スマホ時代のセンターピンがUI/UXだったのに対し、AI時代のプロダクトで重要なのは「言えば結果が出る」体験です。たとえば買い物をAIエージェントに頼めば、自分の好みに合った商品を探して購入まで完結してくれる。Googleアナリティクスのようなツールも、担当者が画面を操作する代わりに「このサイトの問題点を教えて」と聞くだけで分析結果が返ってくる。複雑な選択肢や操作を排除し、ユーザーが価値基準を示すだけで目的を達成できるシンプルさが求められます。

プラットフォーマーに依存しない独自戦略

AIの基盤技術はGoogleのGeminiやOpenAIなど、大手プラットフォーマーが中心に開発を進めています。特に日本企業がプラットフォーマーのポジションを取ることは現実的に難しい状況です。そこで重要になるのが、プラットフォームの上でどのようなサービスを展開するかという発想です。大手が提供する汎用的なAI機能に対して、バーティカル(垂直特化型)に専門性を持ったサービスを構築することが差別化の鍵となります。

勝ち筋はデータと専門性の蓄積にある

EC業界ではアスクルやモノタロウのように、特定領域に強みを持つ企業が大手に負けずに成長を続けています。AI時代でも同様に、自社独自のデータや専門領域の知見をどれだけ蓄積できるかが競争力の源泉になります。たとえばスライド作成ツールでも「B2Bの提案資料に特化する」といったレベルまで絞り込めば、Googleが同じことをやるとは考えにくい。汎用AIの技術は活用しつつ、独自性のあるデータと専門性で勝負する。これがAI時代のスタートアップや中小企業にとっての現実的な成長戦略です。

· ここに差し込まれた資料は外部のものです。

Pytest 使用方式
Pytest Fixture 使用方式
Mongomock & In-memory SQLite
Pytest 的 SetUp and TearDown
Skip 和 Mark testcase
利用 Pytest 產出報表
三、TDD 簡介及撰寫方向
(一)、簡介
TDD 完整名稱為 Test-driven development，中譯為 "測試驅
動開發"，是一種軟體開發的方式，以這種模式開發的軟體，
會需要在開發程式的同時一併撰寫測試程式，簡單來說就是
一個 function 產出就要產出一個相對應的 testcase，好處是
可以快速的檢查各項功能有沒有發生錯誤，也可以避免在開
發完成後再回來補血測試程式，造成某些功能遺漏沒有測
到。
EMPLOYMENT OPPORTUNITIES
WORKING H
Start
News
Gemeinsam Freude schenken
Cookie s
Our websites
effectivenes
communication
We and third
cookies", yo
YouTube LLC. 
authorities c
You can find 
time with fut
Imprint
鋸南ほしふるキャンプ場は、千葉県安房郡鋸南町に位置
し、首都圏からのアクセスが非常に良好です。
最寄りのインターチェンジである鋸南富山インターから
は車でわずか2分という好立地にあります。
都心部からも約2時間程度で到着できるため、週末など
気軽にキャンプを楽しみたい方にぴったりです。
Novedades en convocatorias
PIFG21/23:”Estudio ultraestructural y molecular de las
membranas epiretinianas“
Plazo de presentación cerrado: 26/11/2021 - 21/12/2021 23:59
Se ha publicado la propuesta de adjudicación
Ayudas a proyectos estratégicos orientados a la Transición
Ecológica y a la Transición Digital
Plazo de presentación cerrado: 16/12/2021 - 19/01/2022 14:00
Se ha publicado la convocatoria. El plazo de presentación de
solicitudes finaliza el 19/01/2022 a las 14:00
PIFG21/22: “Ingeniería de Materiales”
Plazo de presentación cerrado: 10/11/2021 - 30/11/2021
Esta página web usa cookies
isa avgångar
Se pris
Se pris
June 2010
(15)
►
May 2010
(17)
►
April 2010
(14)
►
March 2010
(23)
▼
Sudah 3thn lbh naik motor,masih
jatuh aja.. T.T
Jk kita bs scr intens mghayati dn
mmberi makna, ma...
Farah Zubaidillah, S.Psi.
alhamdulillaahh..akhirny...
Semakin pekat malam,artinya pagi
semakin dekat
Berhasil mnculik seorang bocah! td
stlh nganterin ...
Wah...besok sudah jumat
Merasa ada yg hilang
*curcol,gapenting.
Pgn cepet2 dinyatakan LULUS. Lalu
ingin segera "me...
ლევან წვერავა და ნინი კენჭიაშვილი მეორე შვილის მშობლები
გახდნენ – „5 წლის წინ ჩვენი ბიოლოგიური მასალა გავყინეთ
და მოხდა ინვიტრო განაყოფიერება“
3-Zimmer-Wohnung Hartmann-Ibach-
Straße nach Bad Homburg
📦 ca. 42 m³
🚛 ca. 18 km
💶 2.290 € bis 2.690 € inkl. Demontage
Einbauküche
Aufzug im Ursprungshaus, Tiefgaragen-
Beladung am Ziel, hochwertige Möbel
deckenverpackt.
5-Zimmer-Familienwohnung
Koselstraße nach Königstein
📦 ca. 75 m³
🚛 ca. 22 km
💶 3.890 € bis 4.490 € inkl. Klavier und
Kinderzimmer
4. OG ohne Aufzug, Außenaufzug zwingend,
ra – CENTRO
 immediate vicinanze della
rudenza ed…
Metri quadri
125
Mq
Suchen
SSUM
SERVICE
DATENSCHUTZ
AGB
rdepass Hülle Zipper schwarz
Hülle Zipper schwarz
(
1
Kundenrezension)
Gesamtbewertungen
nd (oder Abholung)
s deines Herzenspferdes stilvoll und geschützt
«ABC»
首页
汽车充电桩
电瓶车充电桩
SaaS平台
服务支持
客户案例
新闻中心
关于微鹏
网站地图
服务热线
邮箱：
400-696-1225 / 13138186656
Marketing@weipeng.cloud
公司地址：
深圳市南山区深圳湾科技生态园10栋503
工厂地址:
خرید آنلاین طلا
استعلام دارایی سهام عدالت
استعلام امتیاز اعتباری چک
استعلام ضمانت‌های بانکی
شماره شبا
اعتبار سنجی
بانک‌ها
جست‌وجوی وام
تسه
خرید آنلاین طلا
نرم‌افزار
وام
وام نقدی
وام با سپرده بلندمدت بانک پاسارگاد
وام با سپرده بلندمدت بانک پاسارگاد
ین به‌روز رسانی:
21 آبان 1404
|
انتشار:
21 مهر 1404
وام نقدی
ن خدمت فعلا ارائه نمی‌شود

まとめ:AIファーストの視点でビジネスチャンスを掴む

AI時代は非常に大きなビジネスチャンスです。過去のPC→スマホのシフトと同様、既存の成功体験を捨ててでも新しいプラットフォームに最適化する「AIファースト」の姿勢が不可欠です。ユーザー体験をシンプルに再設計し、自社ならではの専門性とデータを武器にバーティカルな領域で勝負する。この戦略が、AI時代を生き抜く企業の条件といえるでしょう。